# TEKSTFRAGMENT
....
Zo ziet hij gemeenten die gebiedsontwikkeling willen faciliteren dit verwarren met laissez faire en ziet hij nieuwkomers vanuit de markt zonder gevoel voor de Nederlandse samenwerkingscultuur simpelweg voor het eigen belang gaan. Hoe partijen gezamenlijk gebiedsontwikkelingen vormgeven blijft volgens Van Randeraat daarom een punt van aandacht, iets wat Born ook herkent in de zoektocht naar eigentijdse vormen van publiek-private samenwerking. Toch is dat volgens Ronald Huikeshoven, SKG-voorzitter en directievoorzitter van gebiedsontwikkelaar AM, de enige weg. En hij is ervan overtuigd dat gebiedsontwikkelaars – publiek, privaat, maatschappelijk – in staat zijn concreet betere plekken te creëren voor mensen en ze gelukkiger te maken.
....
# OPDRACHTEN
A. Vertaal deze zin uit het tekstfragment over gebiedsontwikkeling in het Engels: "En hij is ervan overtuigd dat gebiedsontwikkelaars – publiek, privaat, maatschappelijk – in staat zijn concreet betere plekken te creëren voor mensen en ze gelukkiger te maken."
B. Breid het tekstfragment over gebiedsontwikkeling uit met een vervolg dat na de laatste zin begint.

Opgeslagen items:
....
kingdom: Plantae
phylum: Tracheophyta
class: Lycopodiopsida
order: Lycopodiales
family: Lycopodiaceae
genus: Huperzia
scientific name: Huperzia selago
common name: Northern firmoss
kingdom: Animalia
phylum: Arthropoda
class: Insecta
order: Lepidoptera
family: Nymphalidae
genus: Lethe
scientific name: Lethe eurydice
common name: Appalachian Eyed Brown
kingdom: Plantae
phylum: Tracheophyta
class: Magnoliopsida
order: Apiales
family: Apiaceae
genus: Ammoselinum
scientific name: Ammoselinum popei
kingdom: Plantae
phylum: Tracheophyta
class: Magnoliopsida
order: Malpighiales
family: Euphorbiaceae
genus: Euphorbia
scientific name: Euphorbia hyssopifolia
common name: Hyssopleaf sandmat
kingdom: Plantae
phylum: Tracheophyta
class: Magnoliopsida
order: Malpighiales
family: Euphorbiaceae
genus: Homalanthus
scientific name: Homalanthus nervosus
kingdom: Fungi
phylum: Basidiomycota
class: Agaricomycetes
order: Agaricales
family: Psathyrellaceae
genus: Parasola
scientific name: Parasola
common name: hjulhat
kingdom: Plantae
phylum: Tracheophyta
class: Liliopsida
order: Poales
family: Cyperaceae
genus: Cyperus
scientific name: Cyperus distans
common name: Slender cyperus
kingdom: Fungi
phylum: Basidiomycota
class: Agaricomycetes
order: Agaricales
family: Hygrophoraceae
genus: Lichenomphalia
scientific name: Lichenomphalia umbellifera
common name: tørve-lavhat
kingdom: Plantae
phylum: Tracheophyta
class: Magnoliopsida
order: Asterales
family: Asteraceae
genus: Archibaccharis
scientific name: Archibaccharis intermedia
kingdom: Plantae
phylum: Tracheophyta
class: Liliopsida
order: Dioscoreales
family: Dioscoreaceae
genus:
....
# ANTWOORDEN
A. And he is convinced that area developers – public, private, and societal – are capable of creating concretely better places for people and making them happier.

B.
Fysiek en sociaal combineren
Huikeshoven geeft het voorbeeld van een seniorencomplex in Amsterdam waar mensen op leeftijd samen kunnen wonen in een Friends-concept waardoor zij niet alleen op zichzelf zijn aangewezen. Door verschillende ontmoetingsplekken in het complex en in de omgeving te creëren zijn er voldoende mogelijkheden aanwezig voor de bewoners om anderen te ontmoeten. Bovendien zorgt een heuse glijbaan in het complex ervoor dat sommige ouderen met lef fit blijven. En het zorgt er zeker voor dat kleinkinderen eerder geneigd zijn om opa en/of oma te bezoeken. Wat Huikeshoven wil maar zeggen: het gaat niet alleen het vormgeven van samenwerking maar ook om het betrokken blijven bij hoe plekken gebruikt worden en door daar slimme combinaties te maken tussen het fysieke en sociale domein. Learning by doing, een adagium dat Ellen van Bueren als fundamenteel had benoemd voor de MCD-opleiding, in haar presentatie aan het begin van de bijeenkomst.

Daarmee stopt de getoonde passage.